Error occurring in caret when running on a cluster

2019-05-03 01:28发布

问题:

I am running the train function in caret on a cluster via doRedis. For the most part, it works, but every so often I get errors at the very end of this nature:

error calling combine function:
<simpleError: obj$state$numResults <= obj$state$numValues is not TRUE>

and

Error in names(resamples) <- gsub("^\\.", "", names(resamples)) : 
  attempt to set an attribute on NULL

when I run traceback() I get:

5: nominalTrainWorkflow(dat = trainData, info = trainInfo, method = method, 
       ppOpts = preProcess, ctrl = trControl, lev = classLevels, 
       ...)
4: train.default(x, y, weights = w, ...)
3: train(x, y, weights = w, ...)
2: train.formula(couple ~ ., training.balanced, method = "nnet", 
       preProcess = "range", tuneGrid = nnetGrid, MaxNWts = 2200)
1: caret::train(couple ~ ., training.balanced, method = "nnet", 
       preProcess = "range", tuneGrid = nnetGrid, MaxNWts = 2200)

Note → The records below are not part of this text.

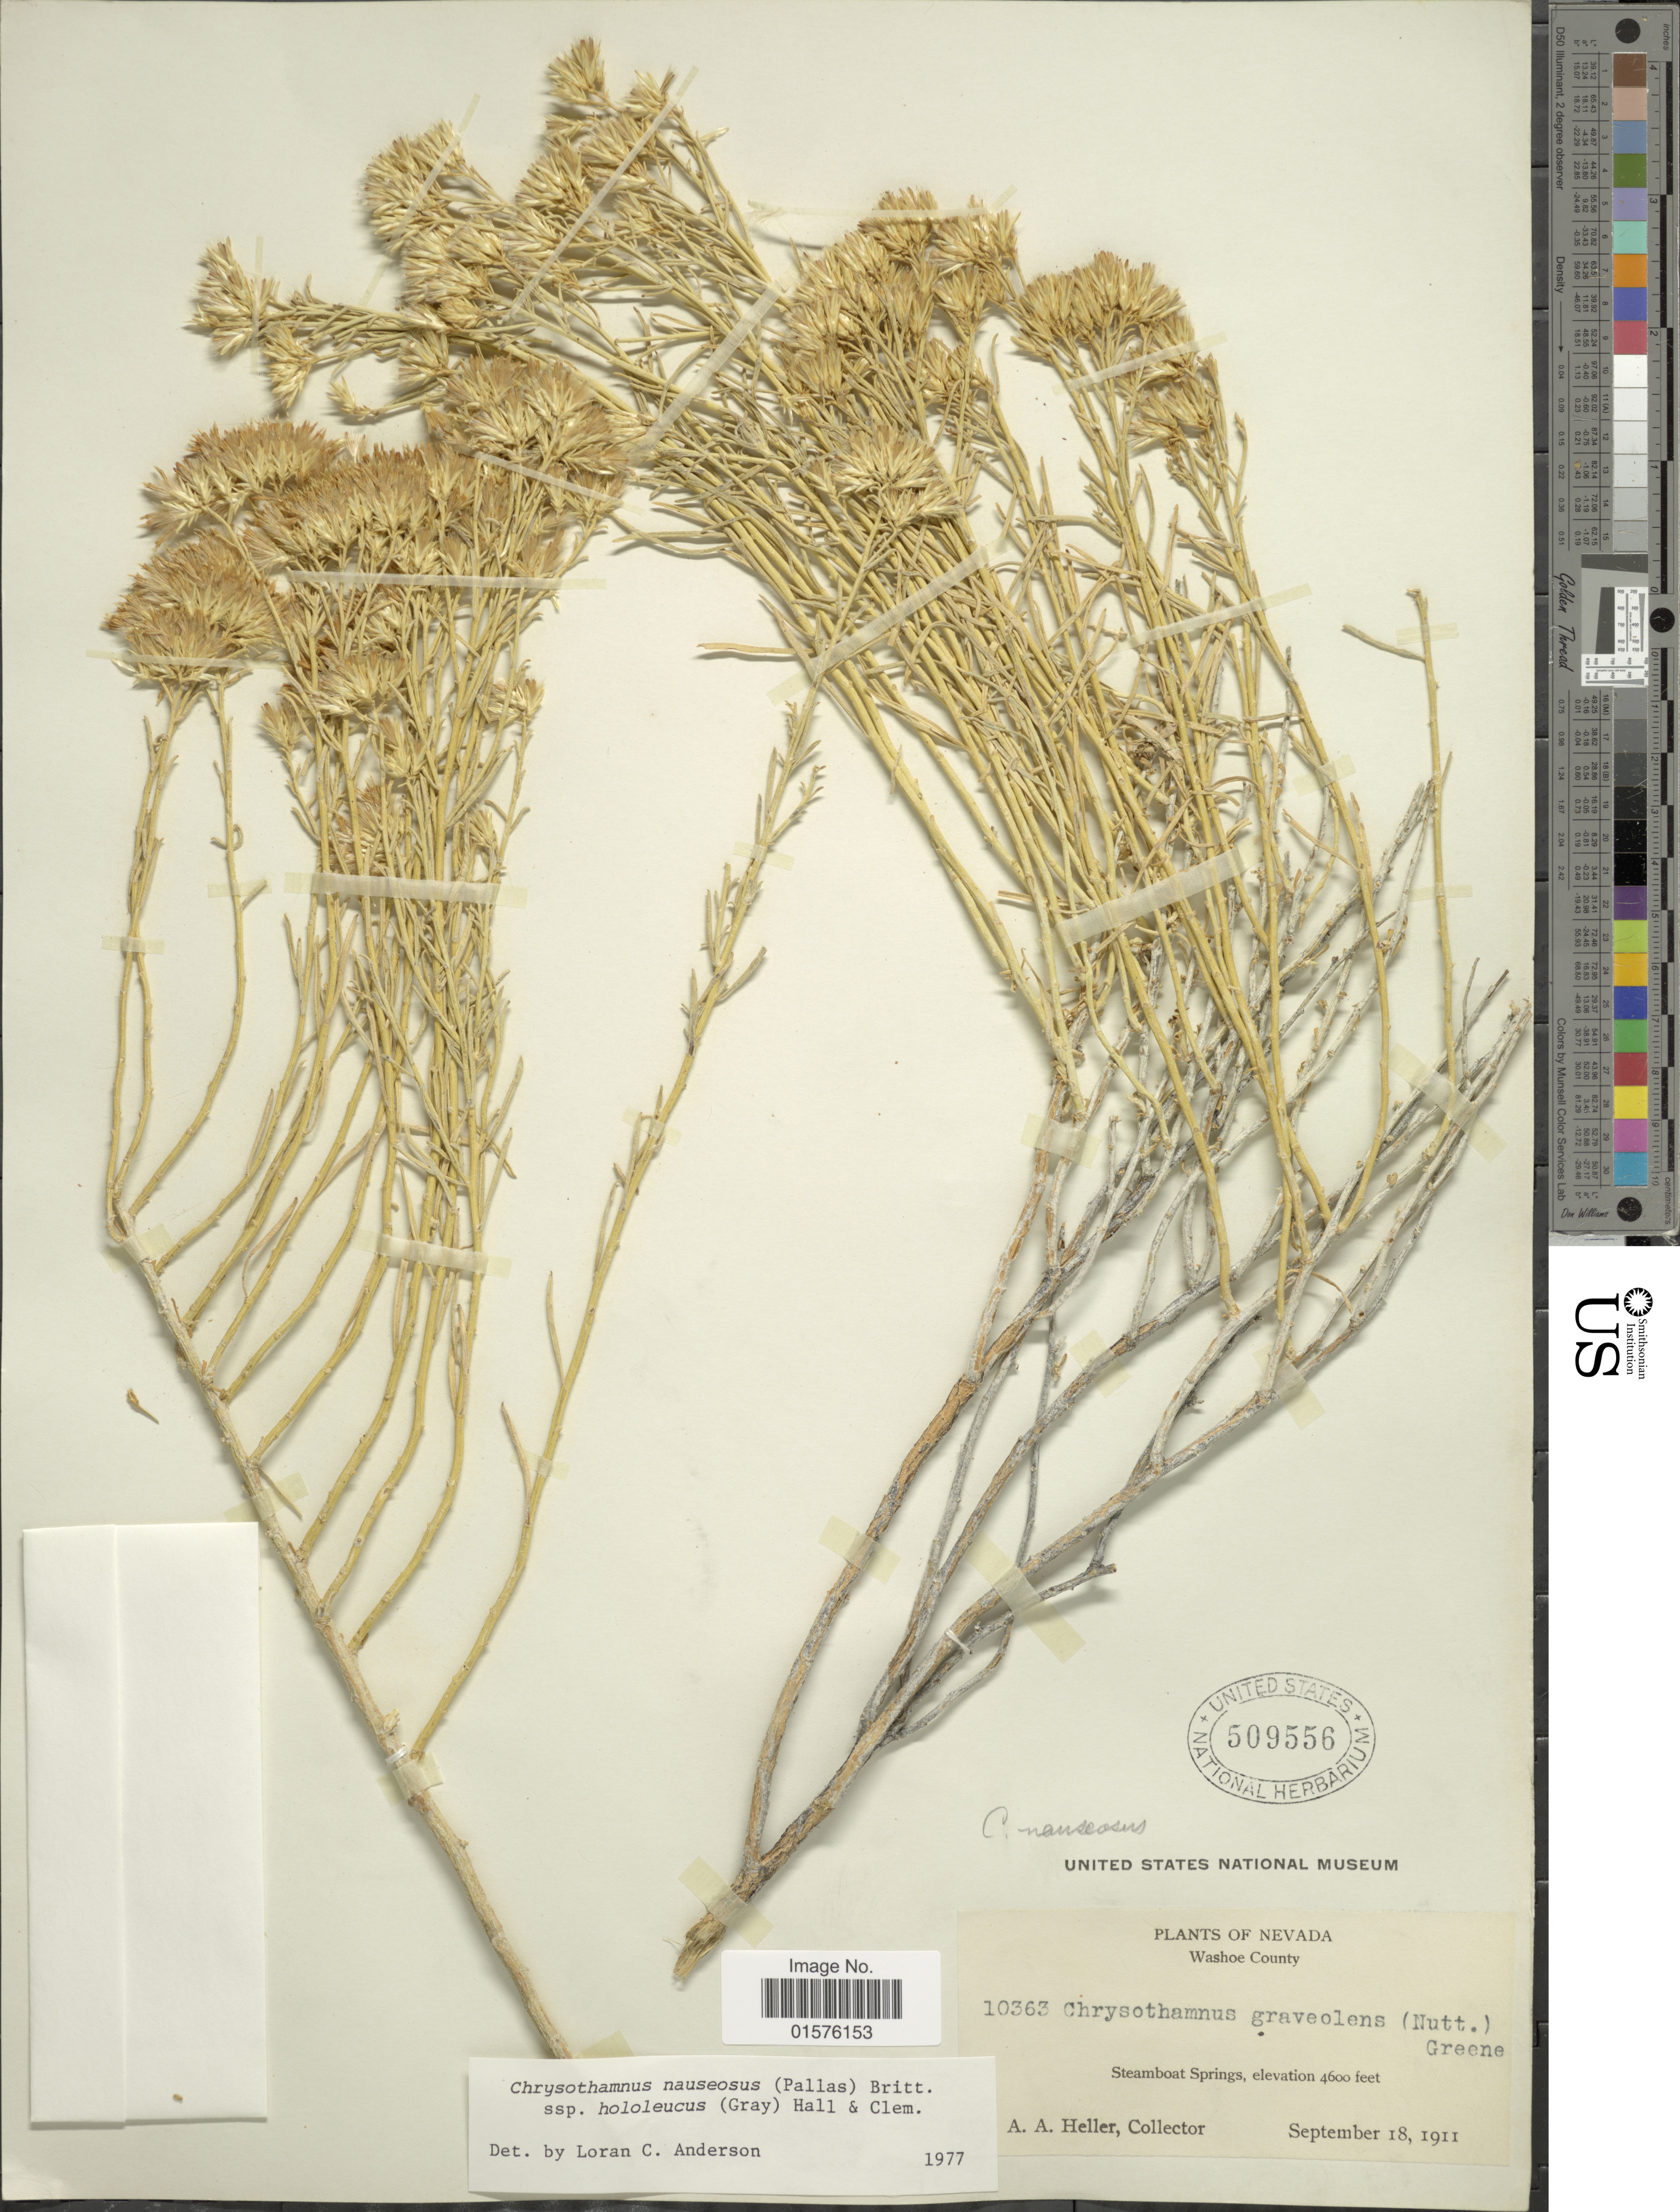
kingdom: Plantae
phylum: Tracheophyta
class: Magnoliopsida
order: Asterales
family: Asteraceae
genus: Ericameria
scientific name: Ericameria nauseosa var. hololeuca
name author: (A. Gray) G.L. Nesom & G.I. Baird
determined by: Urbatsch, Lowell E., Curator (LSU), Louisiana State University (UNITED STATES)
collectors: A. A. Heller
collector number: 10363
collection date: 1911-09-18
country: United States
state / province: Nevada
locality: Washoe County, Steamboat Springs.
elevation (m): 1402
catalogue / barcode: US 509556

These errors are not easily reproducible (i.e. they happen sometimes, but not consistently) and only occur at the end of the run. The stdout on the cluster shows all tasks running and completed, so I am a bit flummoxed.

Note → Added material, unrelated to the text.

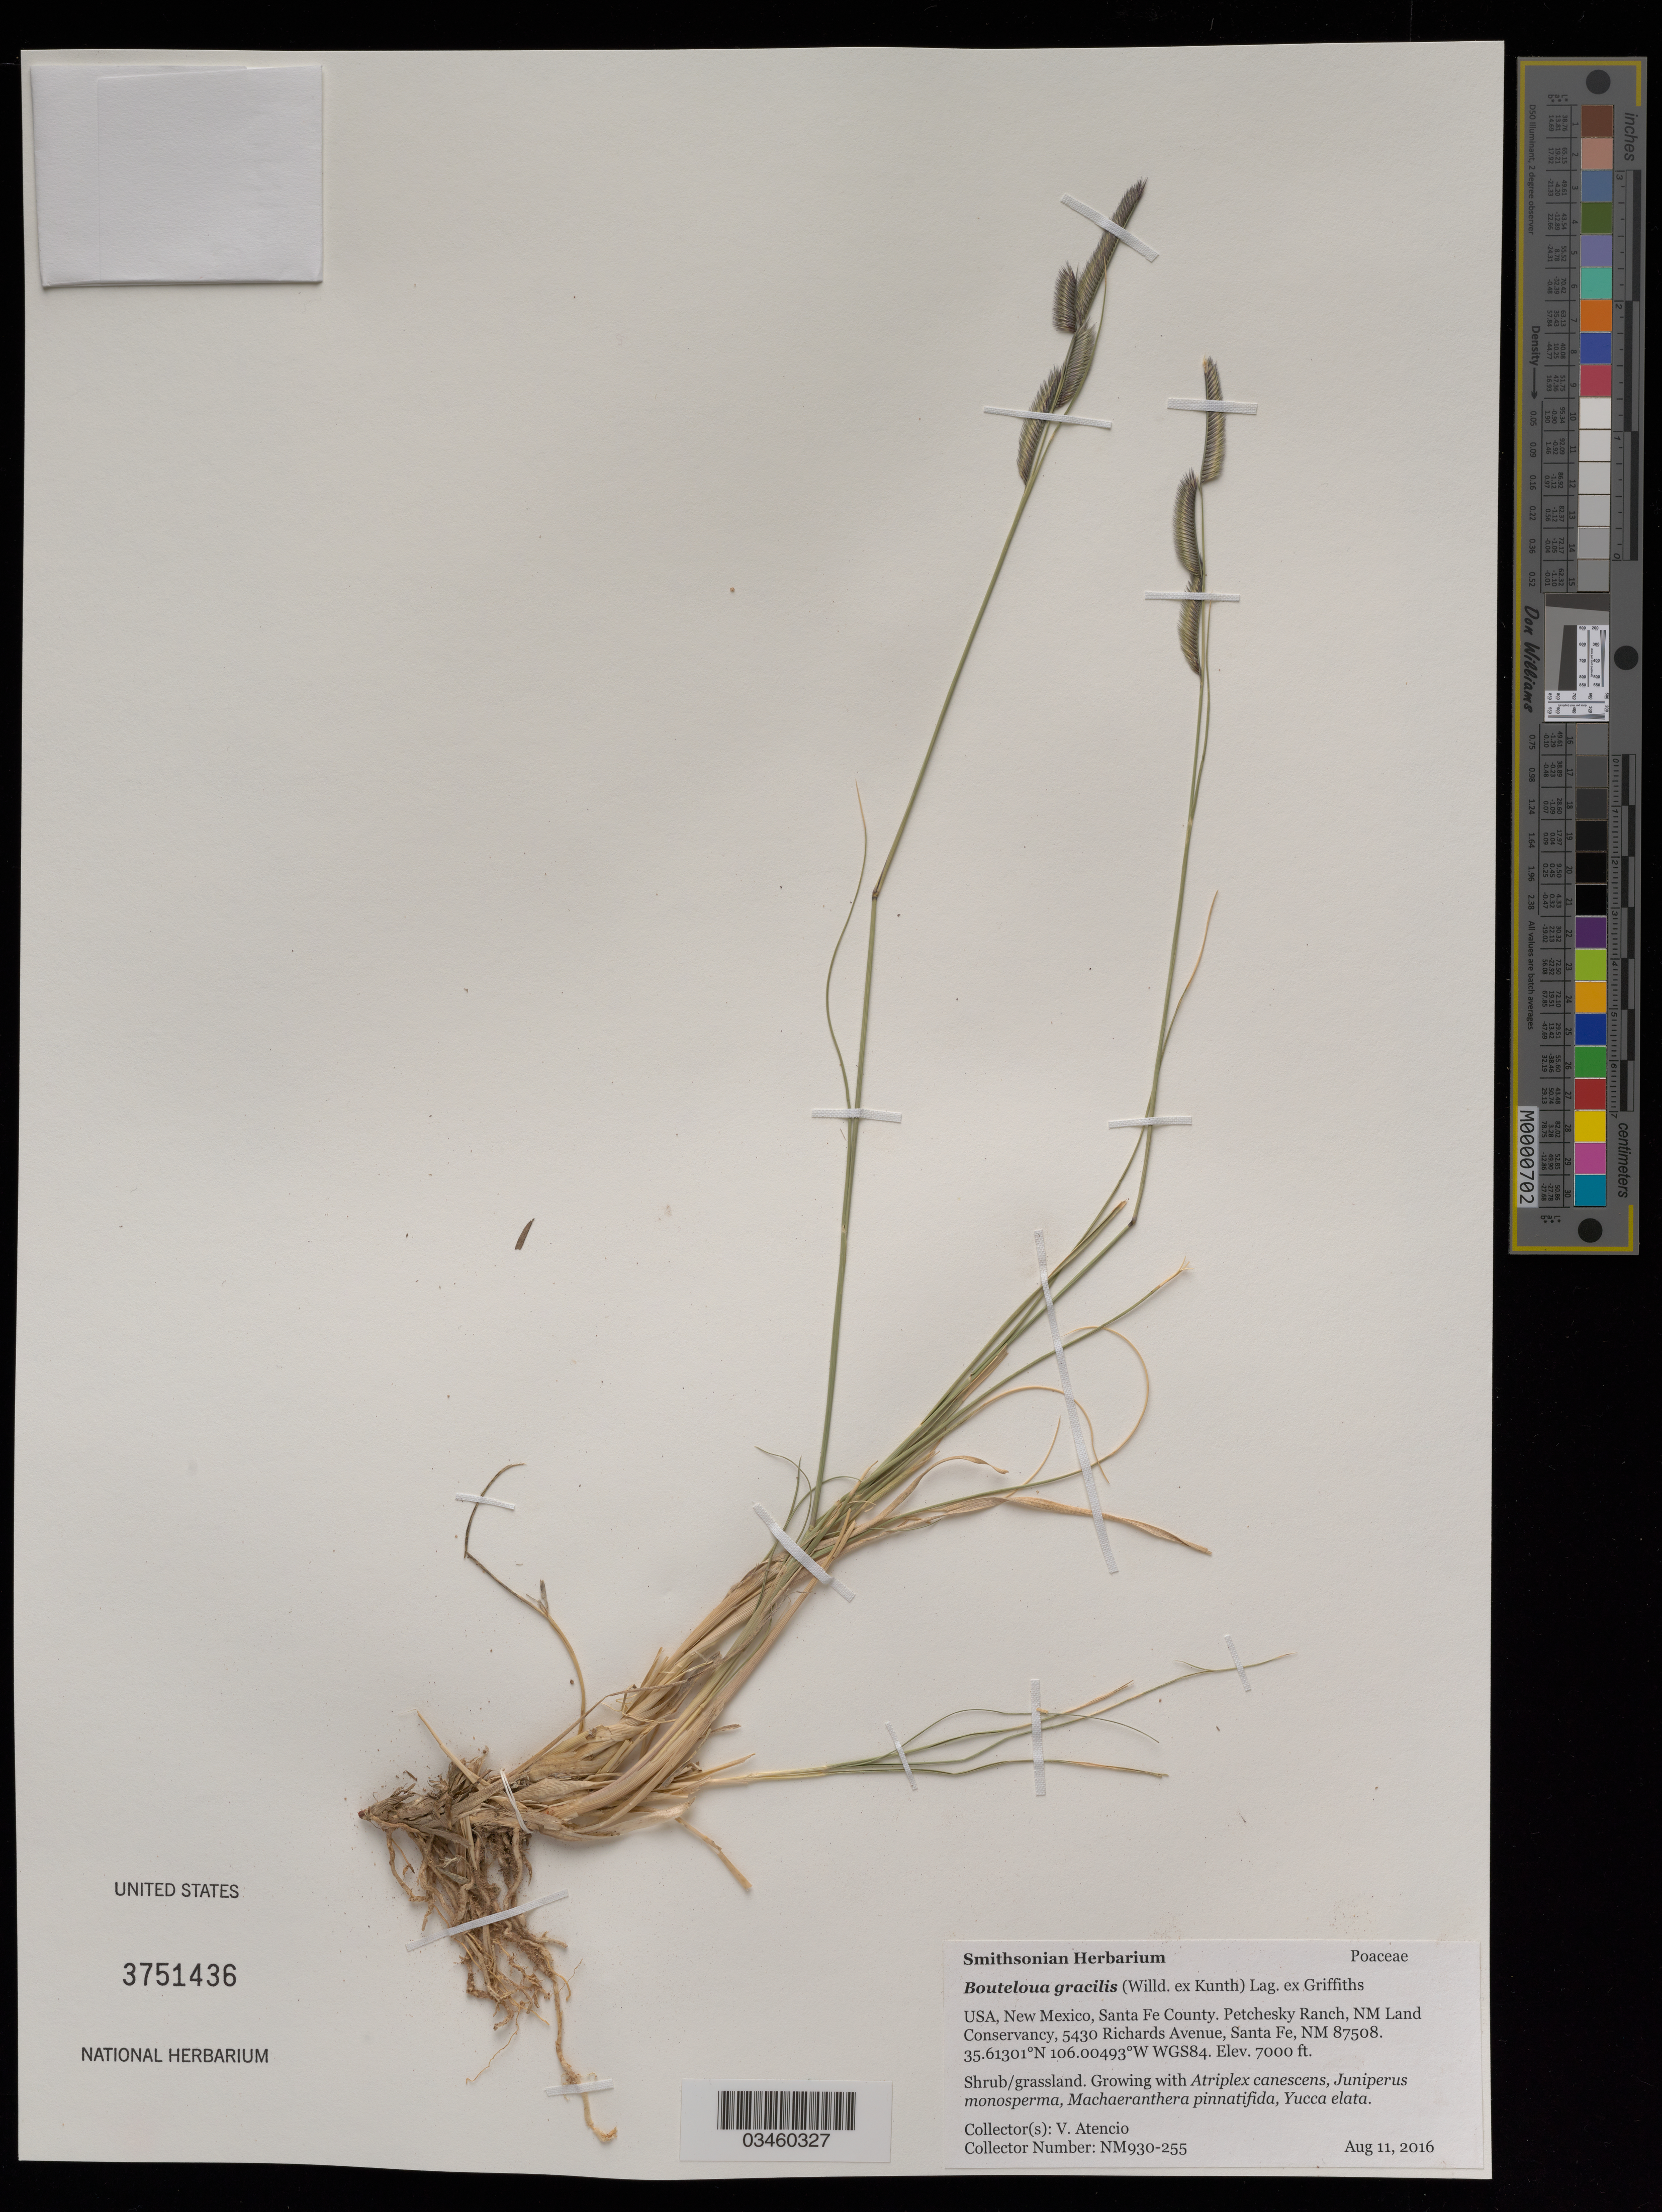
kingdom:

Has anyone encountered these errors? and if so understand the cause and even better a fix?

回答1:

I imagine you've already solved this problem, but I ran into the same issue on my cluster consisting of linux and windows systems. I was running the server on ubuntu 14.04 and had noticed the warnings when starting the server service about having 'transparent huge pages' enabled in the linux kernel. I ignored that message and began running training exercises where most of the machines were maxed out with workers. I received the same error at the end of the run:

error calling combine function:
<simpleError: obj$state$numResults <= obj$state$numValues is not TRUE>

After a lot of head scratching and useless tinkering, I decided to address that warning by following the instructions here: http://ubuntuforums.org/showthread.php?t=2255151

Essentially, I installed hugeadm using:

sudo apt-get install hugeadm

Then disabled the transparent pages using:

hugeadm --thp-never

Note that this change will be undone on restart of the computer.

When I re-ran my training process it ran without any errors.

Hope that helps.

Cheers, Eric